-- Passage shown --
The program presented the Brazilian debut of Hermeto’s piano suite
Pixitotinha. The Copenhagen Symphony performed the World Premier
four years ago in Denmark, and the performance was broadcast all over
Europe. This was not the first scholarly incursion by the Sorcerer of
Sound. In 1990 he presented his Sinfonia em Quadrinhos (Cartoon Symphony) with the Youth Symphony of São Paulo in the same Municipal Theater and has had his
works performed by the Berlin Philharmonic.

 

Hermeto sees no problem in going from what many see as a popular music format to the more erudite. He feels
that his music is universal and has pondered bringing in the Italian tenor Luciano Pavarotti for the performance of
Sinfonia da Boiada. Maestro Karabtchevsky, the 61 year old musical director of the Teatro La Fenice, the Venice Opera,
and the Municipal Theater in São Paulo, has been an Hermeto fan for over 25 years. Hermeto’s total instrumental
mastery, his rhythmic, harmonic, and melodic ingenuity, and his vision that embraces all musical forms and sounds has
always impressed the conductor.

On Hermeto’s most recent release, Festa dos Deuses
(Festival of the Gods), the thirteenth release of his fifty
year career, Hermeto has again surpassed himself. Besides the opulent harmonies, the brilliant rhythmic corners, and
the extraordinary improvisations that come together with the cock-a-doodle-doo of a rooster and the singing of birds;
he has brought in the music of human speech. This compositional technique, baptized Som da Aura (Aura’s Sound)

-- Requirement --
Please transcribe the Hermeto passage above word for word, from "On Hermeto’s most" to "Aura (Aura’s Sound)".

-- Items --
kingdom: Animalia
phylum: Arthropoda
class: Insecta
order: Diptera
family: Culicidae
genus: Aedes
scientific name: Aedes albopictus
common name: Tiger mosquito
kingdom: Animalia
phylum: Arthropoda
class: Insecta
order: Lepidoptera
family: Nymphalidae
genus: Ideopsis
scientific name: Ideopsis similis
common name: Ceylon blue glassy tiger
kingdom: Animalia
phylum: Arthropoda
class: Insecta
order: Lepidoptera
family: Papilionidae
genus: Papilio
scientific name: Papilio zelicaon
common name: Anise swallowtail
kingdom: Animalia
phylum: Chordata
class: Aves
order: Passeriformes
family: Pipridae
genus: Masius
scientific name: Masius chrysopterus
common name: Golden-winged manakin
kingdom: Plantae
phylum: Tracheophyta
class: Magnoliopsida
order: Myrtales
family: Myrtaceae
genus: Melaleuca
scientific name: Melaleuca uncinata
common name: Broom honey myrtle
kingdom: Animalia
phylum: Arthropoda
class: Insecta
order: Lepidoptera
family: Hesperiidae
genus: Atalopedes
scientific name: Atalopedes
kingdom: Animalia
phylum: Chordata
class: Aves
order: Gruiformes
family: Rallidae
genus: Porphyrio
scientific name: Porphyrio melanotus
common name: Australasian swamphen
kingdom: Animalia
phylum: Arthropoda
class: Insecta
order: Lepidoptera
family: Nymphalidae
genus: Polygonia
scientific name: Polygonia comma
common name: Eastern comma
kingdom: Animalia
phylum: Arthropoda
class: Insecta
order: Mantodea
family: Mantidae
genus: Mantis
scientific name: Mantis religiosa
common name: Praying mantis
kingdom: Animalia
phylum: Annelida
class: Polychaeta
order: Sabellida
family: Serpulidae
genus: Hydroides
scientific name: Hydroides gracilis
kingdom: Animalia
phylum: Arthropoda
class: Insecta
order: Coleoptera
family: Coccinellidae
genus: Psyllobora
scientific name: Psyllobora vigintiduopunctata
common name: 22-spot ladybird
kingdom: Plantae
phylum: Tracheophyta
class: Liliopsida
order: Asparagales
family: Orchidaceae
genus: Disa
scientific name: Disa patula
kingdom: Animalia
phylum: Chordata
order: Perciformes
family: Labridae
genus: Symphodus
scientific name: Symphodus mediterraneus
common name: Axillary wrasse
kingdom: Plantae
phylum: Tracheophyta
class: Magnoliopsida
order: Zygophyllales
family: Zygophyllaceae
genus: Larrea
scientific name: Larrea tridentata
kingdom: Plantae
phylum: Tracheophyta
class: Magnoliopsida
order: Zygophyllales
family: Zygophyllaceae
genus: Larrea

-- Response --
On Hermeto’s most recent release, Festa dos Deuses
(Festival of the Gods), the thirteenth release of his fifty
year career, Hermeto has again surpassed himself. Besides the opulent harmonies, the brilliant rhythmic corners, and
the extraordinary improvisations that come together with the cock-a-doodle-doo of a rooster and the singing of birds;
he has brought in the music of human speech. This compositional technique, baptized Som da Aura (Aura’s Sound)